AIM OF THE EXERCISE
State how many lines of the entries below contain the string "offsetDistance". Reply with the number alone.
== SUPPLIED MATERIAL
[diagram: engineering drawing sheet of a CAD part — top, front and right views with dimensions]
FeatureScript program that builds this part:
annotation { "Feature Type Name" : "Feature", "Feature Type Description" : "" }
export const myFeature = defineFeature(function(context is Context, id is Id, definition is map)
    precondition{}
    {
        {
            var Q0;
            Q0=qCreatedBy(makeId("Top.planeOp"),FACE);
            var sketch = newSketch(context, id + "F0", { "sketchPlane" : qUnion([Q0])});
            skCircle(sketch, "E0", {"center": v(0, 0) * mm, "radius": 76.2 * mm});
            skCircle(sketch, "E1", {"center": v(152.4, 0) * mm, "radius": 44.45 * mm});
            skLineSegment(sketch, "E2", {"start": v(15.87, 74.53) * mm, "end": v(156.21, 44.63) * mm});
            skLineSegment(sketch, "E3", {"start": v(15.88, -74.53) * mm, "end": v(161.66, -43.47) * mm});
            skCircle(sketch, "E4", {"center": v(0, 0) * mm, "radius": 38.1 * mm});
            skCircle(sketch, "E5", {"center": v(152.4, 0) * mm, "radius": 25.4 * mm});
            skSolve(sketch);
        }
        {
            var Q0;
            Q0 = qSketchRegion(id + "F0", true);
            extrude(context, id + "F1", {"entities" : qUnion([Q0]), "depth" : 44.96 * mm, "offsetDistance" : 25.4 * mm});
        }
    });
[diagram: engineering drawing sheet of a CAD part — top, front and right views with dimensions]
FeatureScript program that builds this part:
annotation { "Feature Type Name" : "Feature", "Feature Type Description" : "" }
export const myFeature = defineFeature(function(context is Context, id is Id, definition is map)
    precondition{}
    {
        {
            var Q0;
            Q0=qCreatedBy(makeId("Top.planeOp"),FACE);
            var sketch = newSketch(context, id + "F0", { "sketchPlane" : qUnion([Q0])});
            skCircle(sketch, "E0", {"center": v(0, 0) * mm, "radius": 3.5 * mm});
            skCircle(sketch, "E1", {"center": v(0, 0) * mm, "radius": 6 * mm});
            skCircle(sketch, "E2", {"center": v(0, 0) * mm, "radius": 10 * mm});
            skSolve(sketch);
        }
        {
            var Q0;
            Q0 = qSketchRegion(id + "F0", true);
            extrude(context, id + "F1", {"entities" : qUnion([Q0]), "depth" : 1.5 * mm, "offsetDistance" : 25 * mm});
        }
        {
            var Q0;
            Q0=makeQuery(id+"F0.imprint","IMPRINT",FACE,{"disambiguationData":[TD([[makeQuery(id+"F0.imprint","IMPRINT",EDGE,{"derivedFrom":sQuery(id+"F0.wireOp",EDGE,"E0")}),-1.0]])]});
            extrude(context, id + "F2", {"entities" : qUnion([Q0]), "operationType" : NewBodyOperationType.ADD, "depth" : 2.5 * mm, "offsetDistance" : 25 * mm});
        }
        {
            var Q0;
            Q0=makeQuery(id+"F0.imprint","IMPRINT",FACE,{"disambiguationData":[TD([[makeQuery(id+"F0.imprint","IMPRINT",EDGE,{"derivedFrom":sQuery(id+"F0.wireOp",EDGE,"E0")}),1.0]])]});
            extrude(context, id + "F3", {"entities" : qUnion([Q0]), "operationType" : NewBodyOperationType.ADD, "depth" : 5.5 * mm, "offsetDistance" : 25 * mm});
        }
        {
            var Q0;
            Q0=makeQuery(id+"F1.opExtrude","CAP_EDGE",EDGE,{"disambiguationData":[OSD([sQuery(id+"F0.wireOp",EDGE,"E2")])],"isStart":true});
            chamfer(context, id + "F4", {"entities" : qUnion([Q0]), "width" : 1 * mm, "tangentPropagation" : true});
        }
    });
====
RESPONSE
4